Thanks so much, Neil! I actually have a print-out of your new essay about multimodal narratives on my desk at work right now.
And I was just working on an essay about closure that seems to correspond with your narrative conjunctions. As you’ll see in one of my next posts, I’m dividing McCloud’s closure into four types, including spatial.
And your “Interfaces between narrative and layout” is exactly the direction I hoped you’d be researching next. I’m glad my suggested terms line-up.
I’d not seen your Peanuts tutorial, which I now plan to use with my “Making Comics” course in the spring. I used the Walking Dead in my post because I was trying to apply your ideas to multi-page works, which it clearly does. I wanted to use Watchmen too, but didn’t want to go on for too long.
I also have an essay coming out in Writers Chronicle on Jennifer Egan’s novel A Visit from the Goon Squad, which I analyze through comics theory, your narrative grammar especially. Basically, she drops the Peak moments into the gutters of her chapter breaks.

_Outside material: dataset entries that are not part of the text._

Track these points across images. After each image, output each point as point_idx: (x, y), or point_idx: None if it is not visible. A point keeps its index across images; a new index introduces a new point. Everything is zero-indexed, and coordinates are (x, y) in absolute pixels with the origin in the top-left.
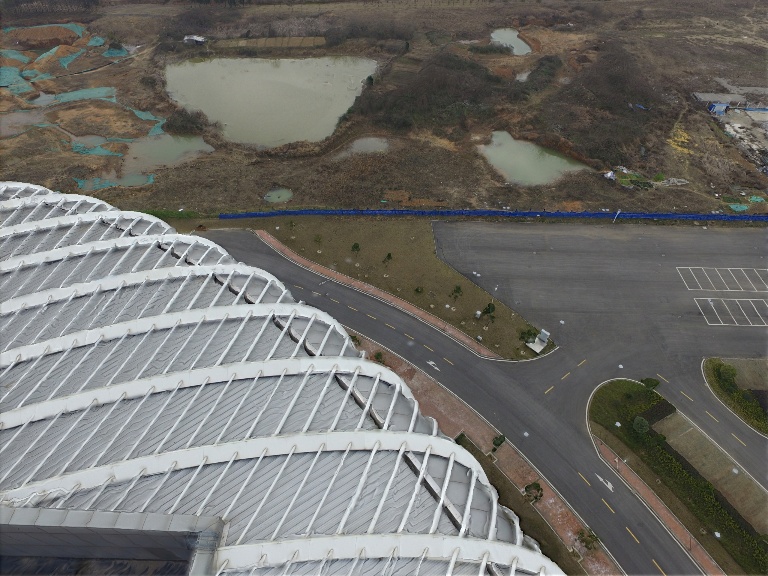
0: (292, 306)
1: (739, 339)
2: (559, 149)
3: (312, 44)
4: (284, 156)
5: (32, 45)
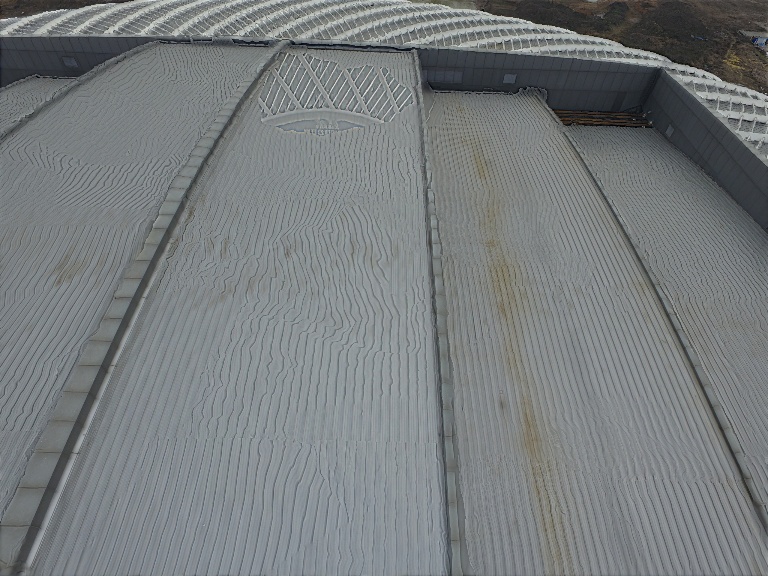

Anyway, glad my posts are of interest. Hopefully my students will find them useful too.
I am indeed enjoying your posts, and glad to hear the theory is useful to you! I speculated on using the narrative grammar for discourse too, so great to hear you’ve been able to apply it directly. Please shoot me a note when that essay comes out!
You’ve probably seen that I don’t really “believe in” closure much any more. My OLD book actually divided panel transitions into lots of subcategories, but that eventually morphed in the narrative grammar approach.
Dropping Peaks out of certain sequences is actually a conventionalized thing it seems. I’m going to talk about these in future works, but I have one paper that discusses them here (which also discusses inference): http://www.visuallanguagelab.com/P/NCMK_inference.pdf
Anyhow, looking forward to seeing more of your posts!
Yeah, “inference” is an equivalent but descriptively better term than “closure.” Plus McCloud’s types of transitions don’t always play out clearly. I’m going to suggest types of closure instead, which could as easily be called types of inferences (spatial, etc.). But I guess I’m holding on to closure as a term because it’s still so pervasive. Of course I strike other terms despite their pervasiveness, so I will probably end up on your inference train sooner than later.